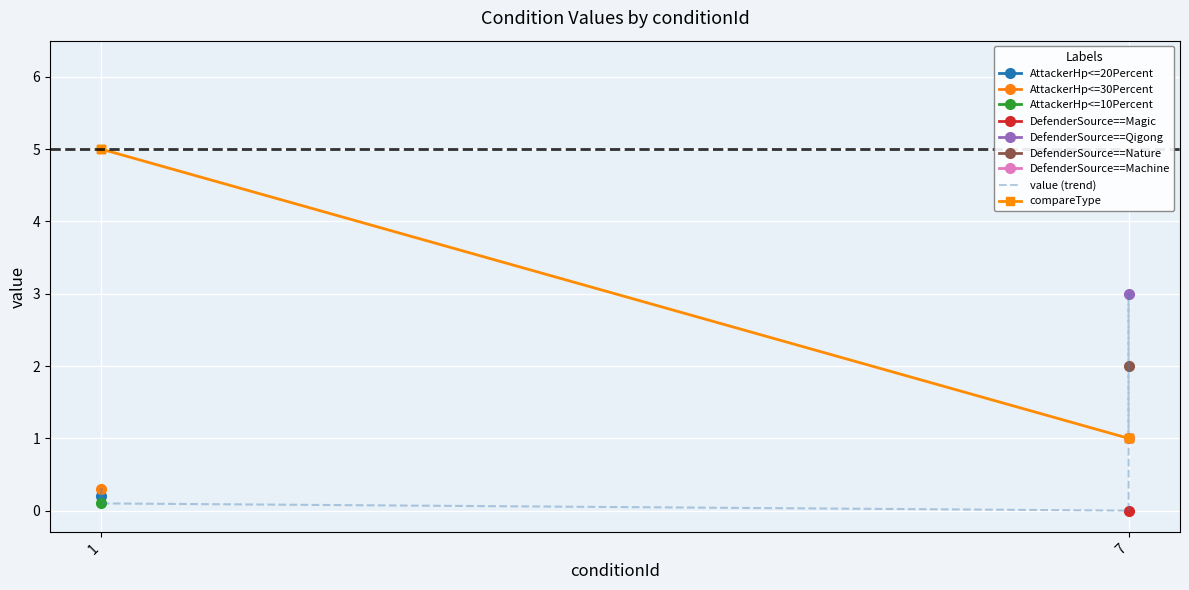

Which series changed the most between 1 and 7?

compareType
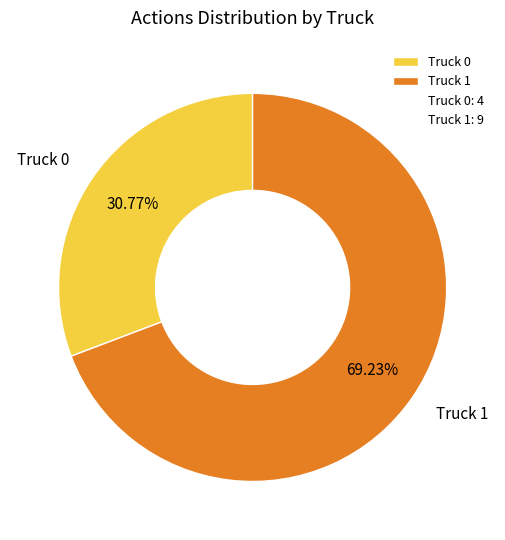

How many slices are in this pie chart?

2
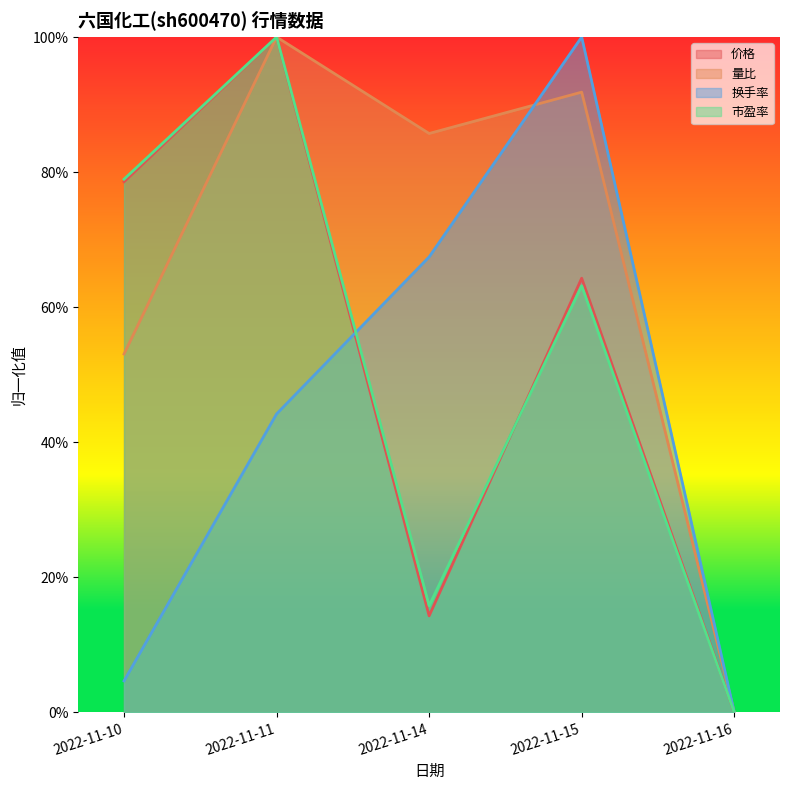

Reading left to right, what are all the values shown in this chart?

价格: 2022-11-10=0.8	2022-11-11=1.0	2022-11-14=0.1	2022-11-15=0.6	2022-11-16=0.0
量比: 2022-11-10=0.5	2022-11-11=1.0	2022-11-14=0.9	2022-11-15=0.9	2022-11-16=0.0
换手率: 2022-11-10=0.0	2022-11-11=0.4	2022-11-14=0.7	2022-11-15=1.0	2022-11-16=0.0
市盈率: 2022-11-10=0.8	2022-11-11=1.0	2022-11-14=0.2	2022-11-15=0.6	2022-11-16=0.0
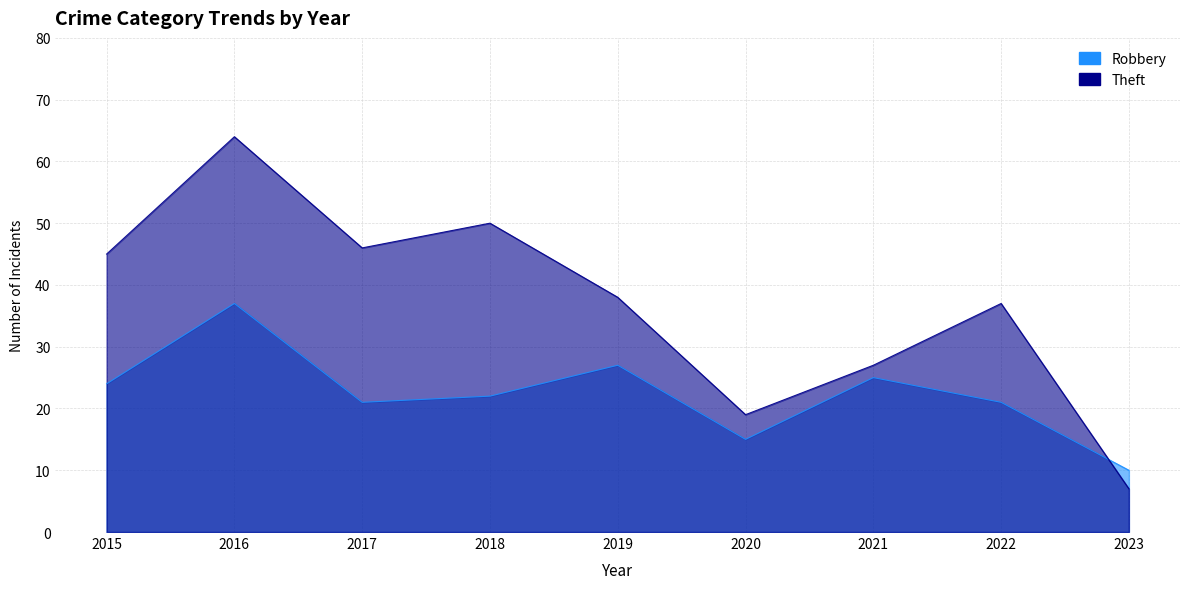

What is the difference between the maximum and minimum values in the Robbery series?

27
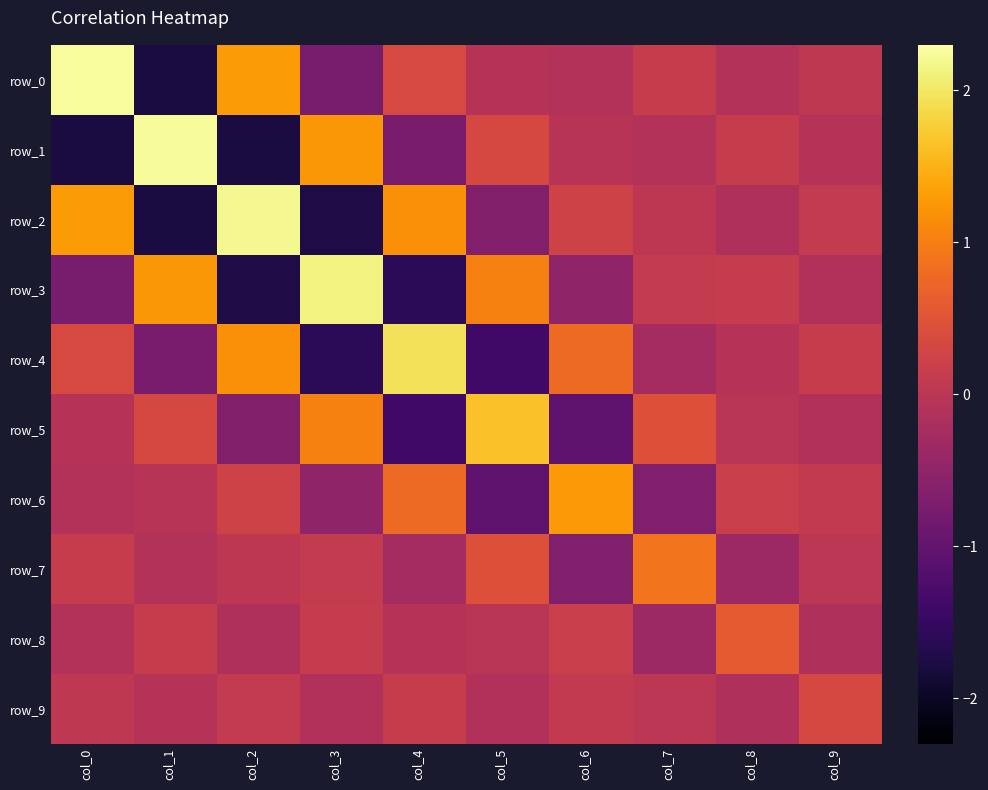

How many data points in row_2 are less than 0?

4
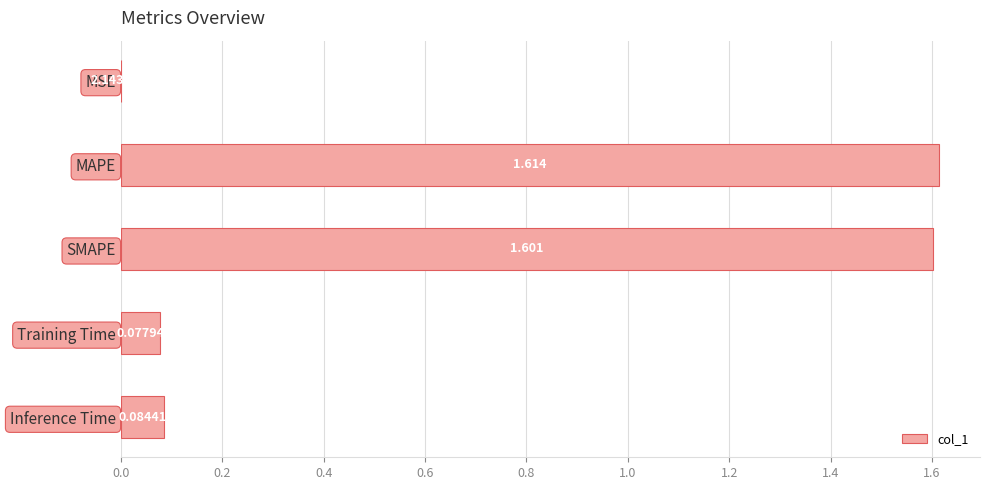

How many data points does each series have?

5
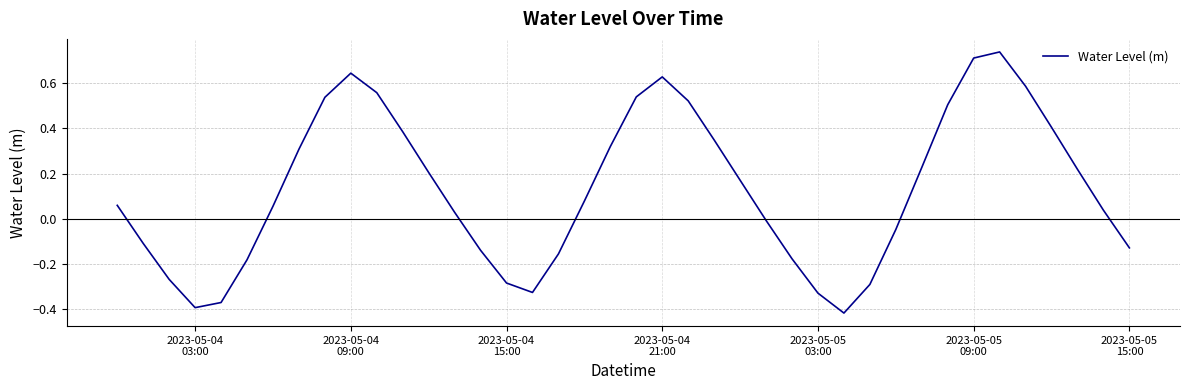

What is the greatest value displayed?

0.7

WHAT YOU WILL DO:
Could you write out the entries as a JSON list of strings, one string per line with blank lines omitted, starting at the line "How many slices are in this pie chart?" and ending at the last line of the entries? Leave the pictures out.

RESPONSE TO THIS TASK:
[
  "How many slices are in this pie chart?",
  "2",
  "Reading left to right, what are all the values shown in this chart?",
  "价格: 2022-11-10=0.8\t2022-11-11=1.0\t2022-11-14=0.1\t2022-11-15=0.6\t2022-11-16=0.0",
  "量比: 2022-11-10=0.5\t2022-11-11=1.0\t2022-11-14=0.9\t2022-11-15=0.9\t2022-11-16=0.0",
  "换手率: 2022-11-10=0.0\t2022-11-11=0.4\t2022-11-14=0.7\t2022-11-15=1.0\t2022-11-16=0.0",
  "市盈率: 2022-11-10=0.8\t2022-11-11=1.0\t2022-11-14=0.2\t2022-11-15=0.6\t2022-11-16=0.0",
  "What is the difference between the maximum and minimum values in the Robbery series?",
  "27",
  "How many data points in row_2 are less than 0?",
  "4",
  "How many data points does each series have?",
  "5",
  "What is the greatest value displayed?",
  "0.7"
]